- Excerpted records

****

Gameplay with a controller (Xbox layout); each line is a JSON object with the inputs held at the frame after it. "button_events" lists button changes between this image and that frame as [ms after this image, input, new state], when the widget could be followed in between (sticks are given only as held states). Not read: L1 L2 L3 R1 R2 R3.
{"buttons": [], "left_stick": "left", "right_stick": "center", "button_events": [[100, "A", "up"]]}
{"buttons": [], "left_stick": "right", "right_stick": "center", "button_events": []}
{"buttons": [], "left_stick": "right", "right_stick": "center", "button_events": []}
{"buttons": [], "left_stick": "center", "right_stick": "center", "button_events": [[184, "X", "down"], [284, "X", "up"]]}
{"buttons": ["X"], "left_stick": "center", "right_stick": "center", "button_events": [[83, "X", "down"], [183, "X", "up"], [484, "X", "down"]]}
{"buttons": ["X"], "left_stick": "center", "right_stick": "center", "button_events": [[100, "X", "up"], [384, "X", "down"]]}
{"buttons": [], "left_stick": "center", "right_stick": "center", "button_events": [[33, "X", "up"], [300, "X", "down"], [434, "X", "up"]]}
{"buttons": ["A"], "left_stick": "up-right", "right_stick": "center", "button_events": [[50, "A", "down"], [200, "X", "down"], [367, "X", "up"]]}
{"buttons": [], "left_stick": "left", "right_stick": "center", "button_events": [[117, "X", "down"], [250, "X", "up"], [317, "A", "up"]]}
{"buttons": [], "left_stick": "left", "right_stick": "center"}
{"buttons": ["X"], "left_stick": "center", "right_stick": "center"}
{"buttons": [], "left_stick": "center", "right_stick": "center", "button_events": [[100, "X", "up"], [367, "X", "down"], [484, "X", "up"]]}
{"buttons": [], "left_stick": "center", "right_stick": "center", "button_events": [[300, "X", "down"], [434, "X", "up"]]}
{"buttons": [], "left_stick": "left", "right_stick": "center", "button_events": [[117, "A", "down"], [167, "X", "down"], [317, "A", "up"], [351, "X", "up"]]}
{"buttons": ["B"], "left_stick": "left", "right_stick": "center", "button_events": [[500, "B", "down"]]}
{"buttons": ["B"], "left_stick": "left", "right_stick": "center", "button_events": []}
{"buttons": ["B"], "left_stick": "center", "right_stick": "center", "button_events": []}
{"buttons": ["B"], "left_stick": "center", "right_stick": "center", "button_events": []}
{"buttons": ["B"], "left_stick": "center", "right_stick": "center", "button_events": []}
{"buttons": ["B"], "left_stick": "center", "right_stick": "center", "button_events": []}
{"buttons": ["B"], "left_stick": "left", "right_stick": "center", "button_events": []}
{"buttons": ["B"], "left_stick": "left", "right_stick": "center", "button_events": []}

****

A word-for-word copy of the data is what should be returned.

- Response box
Gameplay with a controller (Xbox layout); each line is a JSON object with the inputs held at the frame after it. "button_events" lists button changes between this image and that frame as [ms after this image, input, new state], when the widget could be followed in between (sticks are given only as held states). Not read: L1 L2 L3 R1 R2 R3.
{"buttons": [], "left_stick": "left", "right_stick": "center", "button_events": [[100, "A", "up"]]}
{"buttons": [], "left_stick": "right", "right_stick": "center", "button_events": []}
{"buttons": [], "left_stick": "right", "right_stick": "center", "button_events": []}
{"buttons": [], "left_stick": "center", "right_stick": "center", "button_events": [[184, "X", "down"], [284, "X", "up"]]}
{"buttons": ["X"], "left_stick": "center", "right_stick": "center", "button_events": [[83, "X", "down"], [183, "X", "up"], [484, "X", "down"]]}
{"buttons": ["X"], "left_stick": "center", "right_stick": "center", "button_events": [[100, "X", "up"], [384, "X", "down"]]}
{"buttons": [], "left_stick": "center", "right_stick": "center", "button_events": [[33, "X", "up"], [300, "X", "down"], [434, "X", "up"]]}
{"buttons": ["A"], "left_stick": "up-right", "right_stick": "center", "button_events": [[50, "A", "down"], [200, "X", "down"], [367, "X", "up"]]}
{"buttons": [], "left_stick": "left", "right_stick": "center", "button_events": [[117, "X", "down"], [250, "X", "up"], [317, "A", "up"]]}
{"buttons": [], "left_stick": "left", "right_stick": "center"}
{"buttons": ["X"], "left_stick": "center", "right_stick": "center"}
{"buttons": [], "left_stick": "center", "right_stick": "center", "button_events": [[100, "X", "up"], [367, "X", "down"], [484, "X", "up"]]}
{"buttons": [], "left_stick": "center", "right_stick": "center", "button_events": [[300, "X", "down"], [434, "X", "up"]]}
{"buttons": [], "left_stick": "left", "right_stick": "center", "button_events": [[117, "A", "down"], [167, "X", "down"], [317, "A", "up"], [351, "X", "up"]]}
{"buttons": ["B"], "left_stick": "left", "right_stick": "center", "button_events": [[500, "B", "down"]]}
{"buttons": ["B"], "left_stick": "left", "right_stick": "center", "button_events": []}
{"buttons": ["B"], "left_stick": "center", "right_stick": "center", "button_events": []}
{"buttons": ["B"], "left_stick": "center", "right_stick": "center", "button_events": []}
{"buttons": ["B"], "left_stick": "center", "right_stick": "center", "button_events": []}
{"buttons": ["B"], "left_stick": "center", "right_stick": "center", "button_events": []}
{"buttons": ["B"], "left_stick": "left", "right_stick": "center", "button_events": []}
{"buttons": ["B"], "left_stick": "left", "right_stick": "center", "button_events": []}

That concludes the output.